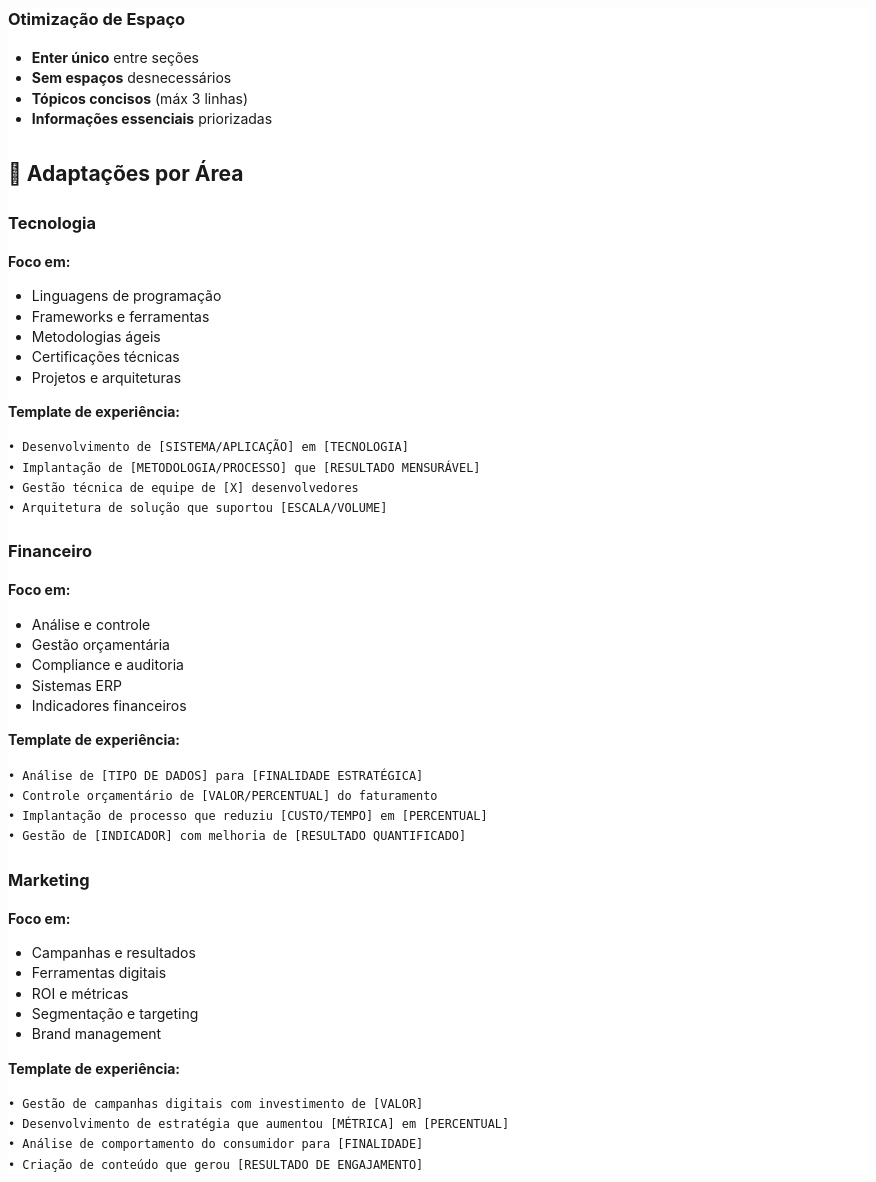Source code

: ### Otimização de Espaço
- **Enter único** entre seções
- **Sem espaços** desnecessários
- **Tópicos concisos** (máx 3 linhas)
- **Informações essenciais** priorizadas

## 🔄 Adaptações por Área

### Tecnologia
**Foco em:**
- Linguagens de programação
- Frameworks e ferramentas
- Metodologias ágeis
- Certificações técnicas
- Projetos e arquiteturas

**Template de experiência:**
```
• Desenvolvimento de [SISTEMA/APLICAÇÃO] em [TECNOLOGIA]
• Implantação de [METODOLOGIA/PROCESSO] que [RESULTADO MENSURÁVEL]
• Gestão técnica de equipe de [X] desenvolvedores
• Arquitetura de solução que suportou [ESCALA/VOLUME]
```

### Financeiro
**Foco em:**
- Análise e controle
- Gestão orçamentária
- Compliance e auditoria
- Sistemas ERP
- Indicadores financeiros

**Template de experiência:**
```
• Análise de [TIPO DE DADOS] para [FINALIDADE ESTRATÉGICA]
• Controle orçamentário de [VALOR/PERCENTUAL] do faturamento
• Implantação de processo que reduziu [CUSTO/TEMPO] em [PERCENTUAL]
• Gestão de [INDICADOR] com melhoria de [RESULTADO QUANTIFICADO]
```

### Marketing
**Foco em:**
- Campanhas e resultados
- Ferramentas digitais
- ROI e métricas
- Segmentação e targeting
- Brand management

**Template de experiência:**
```
• Gestão de campanhas digitais com investimento de [VALOR]
• Desenvolvimento de estratégia que aumentou [MÉTRICA] em [PERCENTUAL]
• Análise de comportamento do consumidor para [FINALIDADE]
• Criação de conteúdo que gerou [RESULTADO DE ENGAJAMENTO]
```
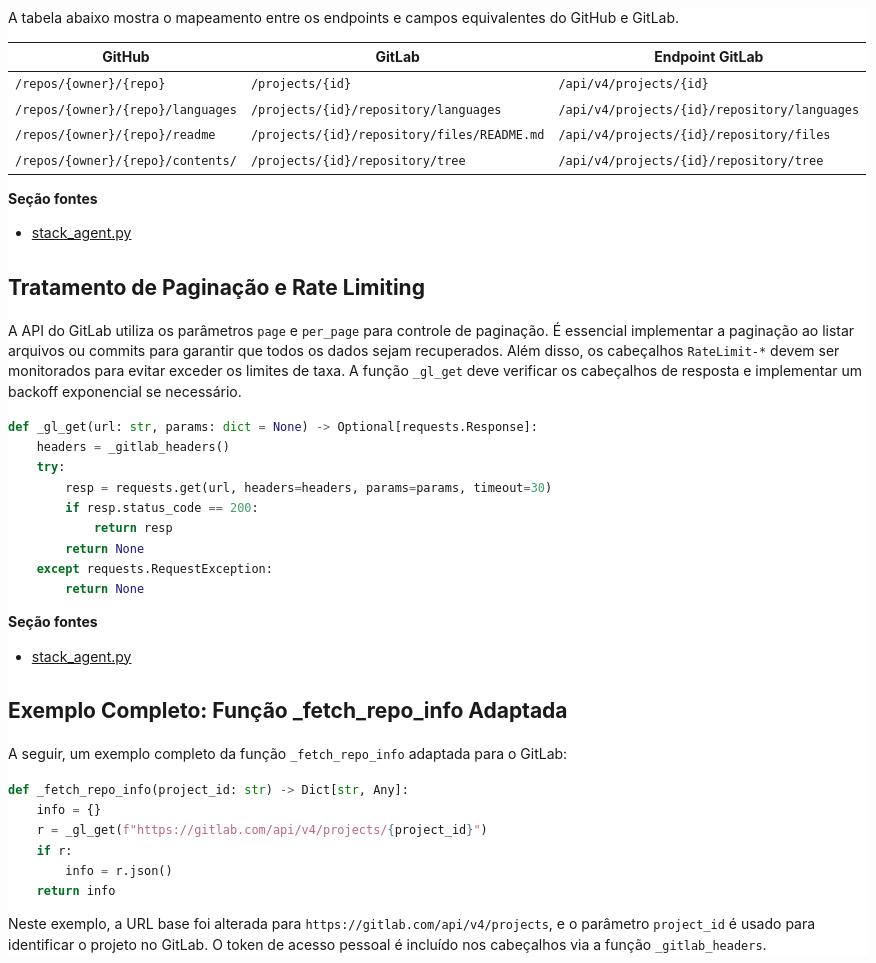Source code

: A tabela abaixo mostra o mapeamento entre os endpoints e campos equivalentes do GitHub e GitLab.

| GitHub | GitLab | Endpoint GitLab |
|--------|--------|-----------------|
| `/repos/{owner}/{repo}` | `/projects/{id}` | `/api/v4/projects/{id}` |
| `/repos/{owner}/{repo}/languages` | `/projects/{id}/repository/languages` | `/api/v4/projects/{id}/repository/languages` |
| `/repos/{owner}/{repo}/readme` | `/projects/{id}/repository/files/README.md` | `/api/v4/projects/{id}/repository/files` |
| `/repos/{owner}/{repo}/contents/` | `/projects/{id}/repository/tree` | `/api/v4/projects/{id}/repository/tree` |

**Seção fontes**  
- [stack_agent.py](file://agent/stack_agent.py#L142-L181)

## Tratamento de Paginação e Rate Limiting

A API do GitLab utiliza os parâmetros `page` e `per_page` para controle de paginação. É essencial implementar a paginação ao listar arquivos ou commits para garantir que todos os dados sejam recuperados. Além disso, os cabeçalhos `RateLimit-*` devem ser monitorados para evitar exceder os limites de taxa. A função `_gl_get` deve verificar os cabeçalhos de resposta e implementar um backoff exponencial se necessário.

```python
def _gl_get(url: str, params: dict = None) -> Optional[requests.Response]:
    headers = _gitlab_headers()
    try:
        resp = requests.get(url, headers=headers, params=params, timeout=30)
        if resp.status_code == 200:
            return resp
        return None
    except requests.RequestException:
        return None
```

**Seção fontes**  
- [stack_agent.py](file://agent/stack_agent.py#L131-L138)

## Exemplo Completo: Função _fetch_repo_info Adaptada

A seguir, um exemplo completo da função `_fetch_repo_info` adaptada para o GitLab:

```python
def _fetch_repo_info(project_id: str) -> Dict[str, Any]:
    info = {}
    r = _gl_get(f"https://gitlab.com/api/v4/projects/{project_id}")
    if r:
        info = r.json()
    return info
```

Neste exemplo, a URL base foi alterada para `https://gitlab.com/api/v4/projects`, e o parâmetro `project_id` é usado para identificar o projeto no GitLab. O token de acesso pessoal é incluído nos cabeçalhos via a função `_gitlab_headers`.
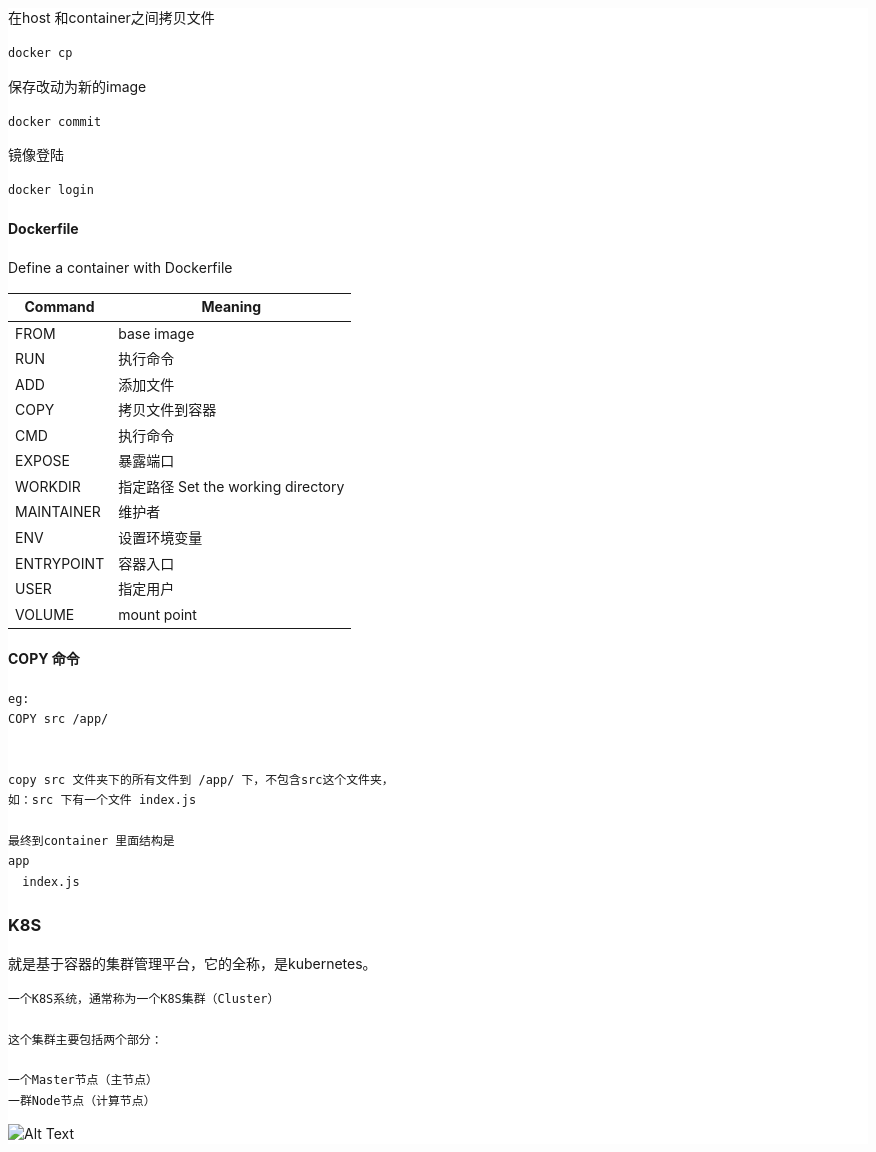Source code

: 在host 和container之间拷贝文件
```
docker cp
```

保存改动为新的image
```
docker commit
```

镜像登陆
```
docker login

```

#### Dockerfile
Define a container with Dockerfile

Command | Meaning
------------ | -------------
FROM | base image
RUN | 执行命令
ADD | 添加文件
COPY | 拷贝文件到容器
CMD | 执行命令
EXPOSE | 暴露端口
WORKDIR | 指定路径 Set the working directory
MAINTAINER | 维护者
ENV | 设置环境变量
ENTRYPOINT | 容器入口
USER | 指定用户
VOLUME | mount point


#### COPY 命令
```
eg:
COPY src /app/


copy src 文件夹下的所有文件到 /app/ 下，不包含src这个文件夹，
如：src 下有一个文件 index.js

最终到container 里面结构是
app
  index.js
```

### K8S
就是基于容器的集群管理平台，它的全称，是kubernetes。

```
一个K8S系统，通常称为一个K8S集群（Cluster）

这个集群主要包括两个部分：

一个Master节点（主节点）
一群Node节点（计算节点）
```
![Alt Text](https://raw.githubusercontent.com/Boytobeaman/learnnote.site/master/static/documents/images/k8s-master-slave-node.jpg)
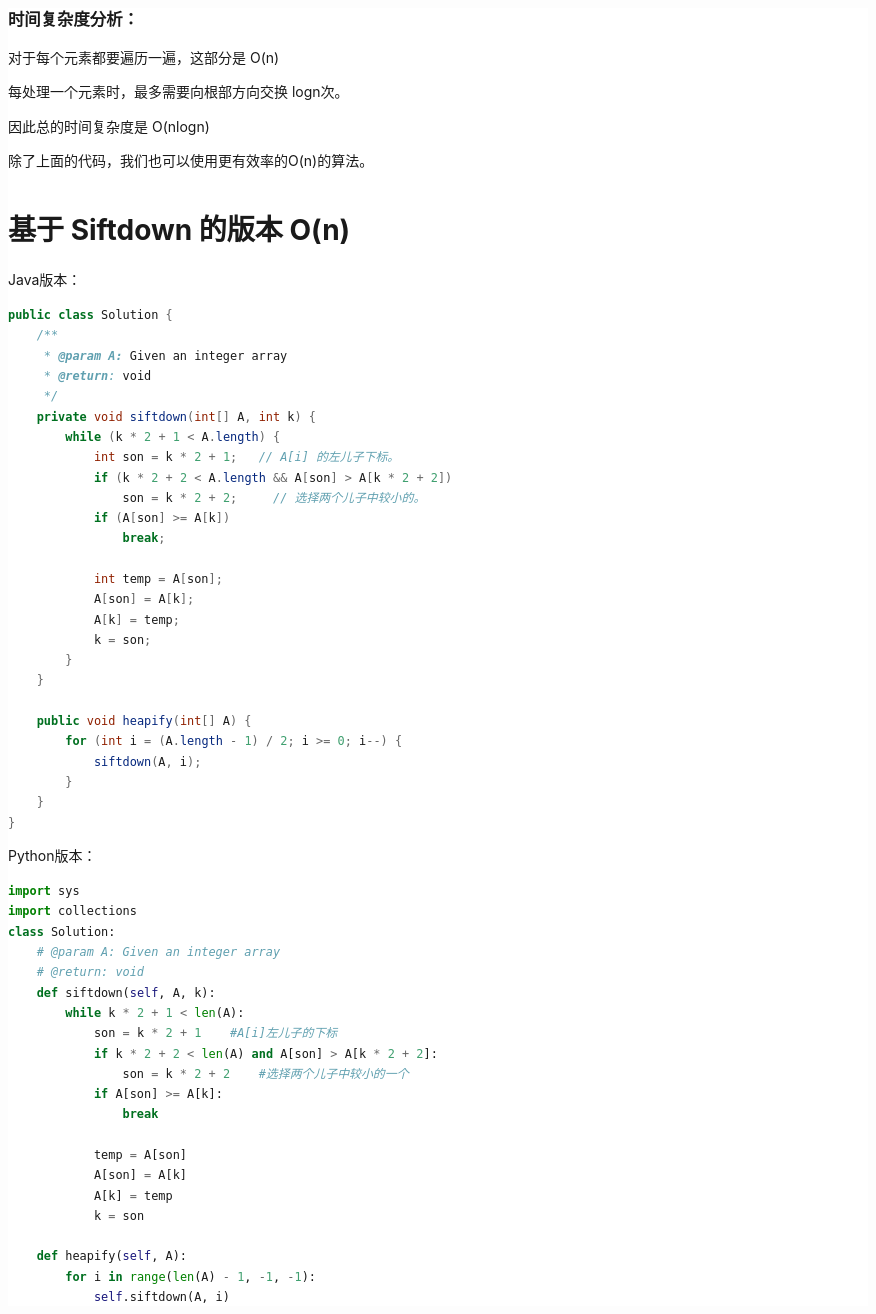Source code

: ### 时间复杂度分析：

对于每个元素都要遍历一遍，这部分是 O(n)

每处理一个元素时，最多需要向根部方向交换 logn次。

因此总的时间复杂度是 O(nlogn)

除了上面的代码，我们也可以使用更有效率的O(n)的算法。

# 基于 Siftdown 的版本 O(n)
Java版本：
```java
public class Solution {
    /**
     * @param A: Given an integer array
     * @return: void
     */
    private void siftdown(int[] A, int k) {
        while (k * 2 + 1 < A.length) {
            int son = k * 2 + 1;   // A[i] 的左儿子下标。
            if (k * 2 + 2 < A.length && A[son] > A[k * 2 + 2])
                son = k * 2 + 2;     // 选择两个儿子中较小的。
            if (A[son] >= A[k])      
                break;
            
            int temp = A[son];
            A[son] = A[k];
            A[k] = temp;
            k = son;
        }
    }
    
    public void heapify(int[] A) {
        for (int i = (A.length - 1) / 2; i >= 0; i--) {
            siftdown(A, i);
        }
    }
}
```
Python版本：
```python
import sys
import collections
class Solution:
    # @param A: Given an integer array
    # @return: void
    def siftdown(self, A, k):
        while k * 2 + 1 < len(A):
            son = k * 2 + 1    #A[i]左儿子的下标
            if k * 2 + 2 < len(A) and A[son] > A[k * 2 + 2]:
                son = k * 2 + 2    #选择两个儿子中较小的一个
            if A[son] >= A[k]:
                break
                
            temp = A[son]
            A[son] = A[k]
            A[k] = temp
            k = son
    
    def heapify(self, A):
        for i in range(len(A) - 1, -1, -1):
            self.siftdown(A, i)
```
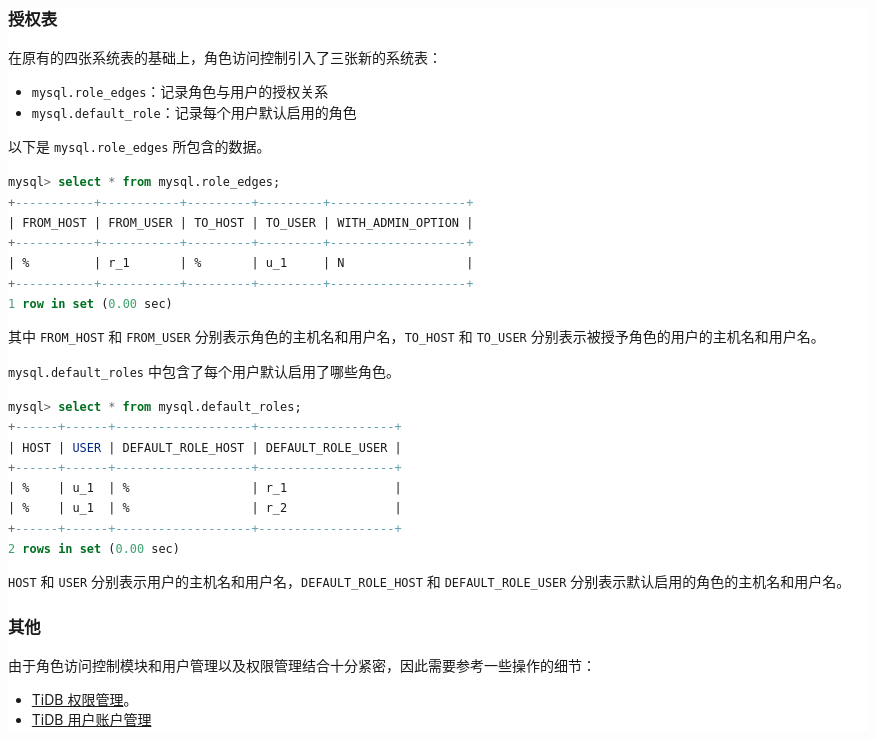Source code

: ### 授权表

在原有的四张系统表的基础上，角色访问控制引入了三张新的系统表：

- `mysql.role_edges`：记录角色与用户的授权关系
- `mysql.default_role`：记录每个用户默认启用的角色

以下是 `mysql.role_edges` 所包含的数据。

```sql
mysql> select * from mysql.role_edges;
+-----------+-----------+---------+---------+-------------------+
| FROM_HOST | FROM_USER | TO_HOST | TO_USER | WITH_ADMIN_OPTION |
+-----------+-----------+---------+---------+-------------------+
| %         | r_1       | %       | u_1     | N                 |
+-----------+-----------+---------+---------+-------------------+
1 row in set (0.00 sec)
```

其中 `FROM_HOST` 和 `FROM_USER` 分别表示角色的主机名和用户名，`TO_HOST` 和 `TO_USER` 分别表示被授予角色的用户的主机名和用户名。

`mysql.default_roles` 中包含了每个用户默认启用了哪些角色。

```sql
mysql> select * from mysql.default_roles;
+------+------+-------------------+-------------------+
| HOST | USER | DEFAULT_ROLE_HOST | DEFAULT_ROLE_USER |
+------+------+-------------------+-------------------+
| %    | u_1  | %                 | r_1               |
| %    | u_1  | %                 | r_2               |
+------+------+-------------------+-------------------+
2 rows in set (0.00 sec)
```

`HOST` 和 `USER` 分别表示用户的主机名和用户名，`DEFAULT_ROLE_HOST` 和 `DEFAULT_ROLE_USER` 分别表示默认启用的角色的主机名和用户名。

### 其他

由于角色访问控制模块和用户管理以及权限管理结合十分紧密，因此需要参考一些操作的细节：

- [TiDB 权限管理](privilege-system.md)。
- [TiDB 用户账户管理](user-account-management.md)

● **Work instructions**
Give again, word for word, the lines above from the first one through the one containing "- Ferramentas digitais"; no pictures.

● **Finished exercise**
Source code

: ### Otimização de Espaço
- **Enter único** entre seções
- **Sem espaços** desnecessários
- **Tópicos concisos** (máx 3 linhas)
- **Informações essenciais** priorizadas

## 🔄 Adaptações por Área

### Tecnologia
**Foco em:**
- Linguagens de programação
- Frameworks e ferramentas
- Metodologias ágeis
- Certificações técnicas
- Projetos e arquiteturas

**Template de experiência:**
```
• Desenvolvimento de [SISTEMA/APLICAÇÃO] em [TECNOLOGIA]
• Implantação de [METODOLOGIA/PROCESSO] que [RESULTADO MENSURÁVEL]
• Gestão técnica de equipe de [X] desenvolvedores
• Arquitetura de solução que suportou [ESCALA/VOLUME]
```

### Financeiro
**Foco em:**
- Análise e controle
- Gestão orçamentária
- Compliance e auditoria
- Sistemas ERP
- Indicadores financeiros

**Template de experiência:**
```
• Análise de [TIPO DE DADOS] para [FINALIDADE ESTRATÉGICA]
• Controle orçamentário de [VALOR/PERCENTUAL] do faturamento
• Implantação de processo que reduziu [CUSTO/TEMPO] em [PERCENTUAL]
• Gestão de [INDICADOR] com melhoria de [RESULTADO QUANTIFICADO]
```

### Marketing
**Foco em:**
- Campanhas e resultados
- Ferramentas digitais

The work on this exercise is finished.